Text section:
☆ ☆ ☆ ☆ ☆

The Vigilante was originally a Western hero, whose 1941 debut came in Action Comics–the same title whose first issue had introduced Superman three years earlier. He was popular enough at one point in the late 1940s to inspire a series of film serials, and his popularity continued for a while after the Golden Age of superheroes came to a close (the Western genre was huge in the 1950s and 1960s, something we of the younger set may not realize).
In the 1980s, Marv Wolfman and George Perez revived and updated the character in the pages of their mega-popular New Teen Titans. Now a disillusioned New York district attorney named Adrian Chase who decides to take justice into his own hands, the Vigilante was basically DC’s answer to Marvel Comics’s Punisher, with shades of Daredevil thrown in (Marvel would later return the favor by ripping off Wolfman and Perez’s Deathstroke in the form of Deadpool).
Initially, the Vigilante took pains not to kill his victims, but with a few years he was almost as brutal as the Punisher. His solo series was very dark, even for the time, with one particularly memorable storyline by Alan Moore featuring murder, prostitution, drug use, child molestation, and one very nasty death-by-tire. As time went on Chase became increasingly unhinged, even killing police officers who got in his way. In issue #50, weighed down by guilt, Chase shot himself. Brutal, yes, but probably a more believable end for this sort of personality than the Punisher’s endless war.

☆ ☆ ☆ ☆ ☆

Records provided:
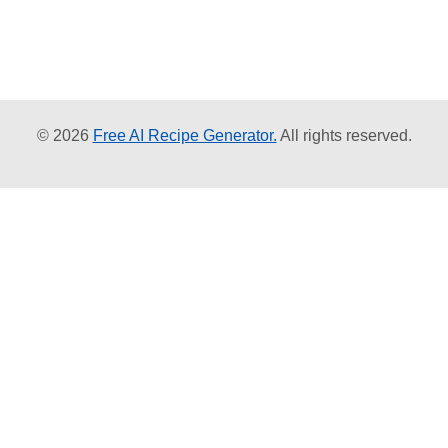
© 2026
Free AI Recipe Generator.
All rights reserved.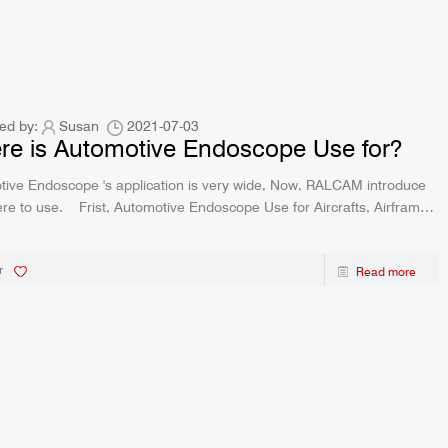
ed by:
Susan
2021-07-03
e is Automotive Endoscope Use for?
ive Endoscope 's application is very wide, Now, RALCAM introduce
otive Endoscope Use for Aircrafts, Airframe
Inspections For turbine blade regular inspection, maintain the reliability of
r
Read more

☆ ☆ ☆ ☆ ☆

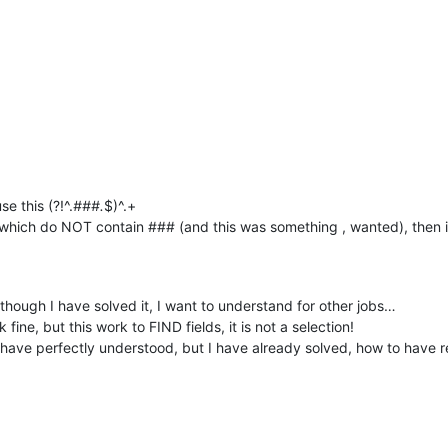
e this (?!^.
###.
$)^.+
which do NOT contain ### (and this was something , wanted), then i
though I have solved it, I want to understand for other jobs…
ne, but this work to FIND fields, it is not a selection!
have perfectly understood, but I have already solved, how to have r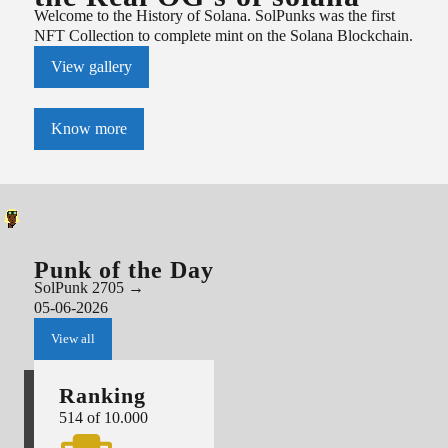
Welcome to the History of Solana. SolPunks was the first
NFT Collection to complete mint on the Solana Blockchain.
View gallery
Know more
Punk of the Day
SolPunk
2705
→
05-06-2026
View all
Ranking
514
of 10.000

☆ ☆ ☆ ☆ ☆

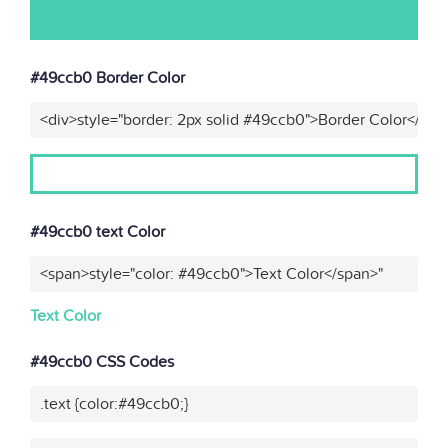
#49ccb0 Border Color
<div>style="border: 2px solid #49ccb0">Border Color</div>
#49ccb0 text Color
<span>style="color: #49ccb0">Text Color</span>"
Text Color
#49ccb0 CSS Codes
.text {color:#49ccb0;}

☆ ☆ ☆ ☆ ☆

Task directions:
Continue the article about DC's Vigilante character with a few more paragraphs in the same voice, starting after its final sentence.

Exercise output:
Given his grim, unheroic end, the Adrian Chase version of the Vigilante has been largely forgotten in DCU lore, though the Vigilante name and M.O. has been resurrected several times (most recently in the pages of Nightwing and Teen Titans). Chase has certainly never been honored with an action figure by Hasbro or DC Direct, though Kenner had planned one for the Super Powers line in the mid-’80s before the line was canceled (and before Chase offed himself).
But now, Mattel and the Four Horsemen have given us a fine version of the late, tragic Mr. Chase. With him in your hand, perhaps you can weave a new ending for his story–one filled with blazing guns, heroic gestures, and not nearly as much murder and suicide. But the lesson here is clear: don’t be a district attorney in the DC Universe. You’ll end up murderous, psychotic, disfigured and probably dead. Get out while you can, Kate Spencer! (more…)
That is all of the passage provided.